EXTRACTED TEXT:
An irrevocable life insurance trust (ILIT) is often used as an estate tax funding mechanism. Under this trust, you make gifts to an irrevocable trust, which in turn uses those gifts to purchase a life insurance policy on you. Upon your death, the policy’s death benefit proceeds are payable to the trust, which in turn provides tax-free cash to help beneficiaries meet estate tax obligations.
A qualified personal residence trust (QPRT) allows you to remove your residence from your estate at a discount. Under this trust, you get to use the home for a predetermined number of years, after which time ownership is transferred to the trust or beneficiaries. Any gift tax you might incur from giving away the property is discounted because you still have rights to the house during the term of years spelled out in the trust. The potential drawback is that if you die before the term of the trust ends, the home is considered part of your estate.
If you want to leave money to your grandchildren, you might consider a generation-skipping trust. This trust can help you leave bequests to your grandchildren and avoid or reduce your generation-skipping transfer tax exposure, which can be up to 40% on the federal level in 2013.
To help benefit your favorite charity while serving your own trust purposes, you might consider a charitable lead trust (CLT). This trust lets you pay a charity income from the trust for a designated amount of time, after which the principal goes to the beneficiaries, who receive the property free of estate taxes. However, keep in mind that you’ll need to pay gift taxes on a portion of the value of the assets you transfer to the trust.
Another charitable option, the charitable remainder trust (CRT), allows you to receive income and a tax deduction at the same time, and ultimately leave assets to a charity. Through this trust, the trustee will use donated cash or sell donated property or assets, tax-free, and establish an annuity payable to you, your spouse, or your heirs for a designated period of time. Upon completion of that time period, the remaining assets go directly to the charity. Highly appreciated assets are typically the funding vehicles of choice for a CRT.

RECORDS SHOWN:
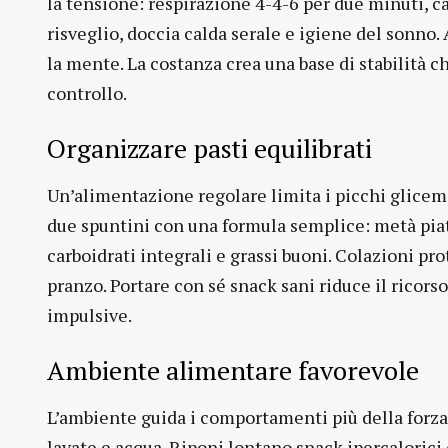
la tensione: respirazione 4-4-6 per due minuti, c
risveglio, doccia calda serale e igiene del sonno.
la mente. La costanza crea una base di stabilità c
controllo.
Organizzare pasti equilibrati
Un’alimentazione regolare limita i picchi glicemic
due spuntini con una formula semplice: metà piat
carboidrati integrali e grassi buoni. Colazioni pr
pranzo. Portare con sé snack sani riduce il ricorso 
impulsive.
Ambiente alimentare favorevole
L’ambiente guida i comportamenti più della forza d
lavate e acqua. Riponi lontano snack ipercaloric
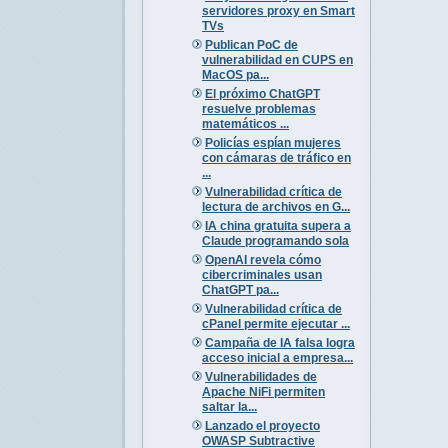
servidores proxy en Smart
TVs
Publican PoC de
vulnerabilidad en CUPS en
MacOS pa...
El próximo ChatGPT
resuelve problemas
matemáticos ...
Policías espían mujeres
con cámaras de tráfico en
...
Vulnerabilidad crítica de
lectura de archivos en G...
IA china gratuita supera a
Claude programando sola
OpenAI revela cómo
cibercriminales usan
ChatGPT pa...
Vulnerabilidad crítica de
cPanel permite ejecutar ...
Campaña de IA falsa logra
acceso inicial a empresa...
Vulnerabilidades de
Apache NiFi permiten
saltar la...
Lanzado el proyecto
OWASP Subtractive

* * *

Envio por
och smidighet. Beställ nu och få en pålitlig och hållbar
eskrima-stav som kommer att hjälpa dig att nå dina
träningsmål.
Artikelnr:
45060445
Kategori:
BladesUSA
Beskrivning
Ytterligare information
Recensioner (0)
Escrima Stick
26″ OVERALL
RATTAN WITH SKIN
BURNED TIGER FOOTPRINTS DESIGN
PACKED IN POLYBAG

---

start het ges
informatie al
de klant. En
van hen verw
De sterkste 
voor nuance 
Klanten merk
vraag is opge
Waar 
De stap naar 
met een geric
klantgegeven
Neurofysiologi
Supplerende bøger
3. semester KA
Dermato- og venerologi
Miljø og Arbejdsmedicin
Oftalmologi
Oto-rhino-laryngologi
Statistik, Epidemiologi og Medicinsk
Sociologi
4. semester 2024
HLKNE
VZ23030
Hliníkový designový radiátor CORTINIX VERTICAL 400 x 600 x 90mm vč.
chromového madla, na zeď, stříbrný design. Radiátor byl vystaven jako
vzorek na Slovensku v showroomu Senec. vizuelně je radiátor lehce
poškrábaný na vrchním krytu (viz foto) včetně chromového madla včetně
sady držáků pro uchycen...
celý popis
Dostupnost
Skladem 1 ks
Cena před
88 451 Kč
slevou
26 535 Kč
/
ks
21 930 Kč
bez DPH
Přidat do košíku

BRIEF 1: From the text on estate planning trusts, copy out the passage starting with "Another charitable option, the" and going on through "choice for a CRT.".
BRIEF 2: According to the text on estate planning trusts, why is any gift tax from giving a residence away through a qualified personal residence trust discounted?

TASK RESULT 1:
Another charitable option, the charitable remainder trust (CRT), allows you to receive income and a tax deduction at the same time, and ultimately leave assets to a charity. Through this trust, the trustee will use donated cash or sell donated property or assets, tax-free, and establish an annuity payable to you, your spouse, or your heirs for a designated period of time. Upon completion of that time period, the remaining assets go directly to the charity. Highly appreciated assets are typically the funding vehicles of choice for a CRT.

TASK RESULT 2: The gift tax is discounted because you keep rights to the house during the term of years set out in the trust.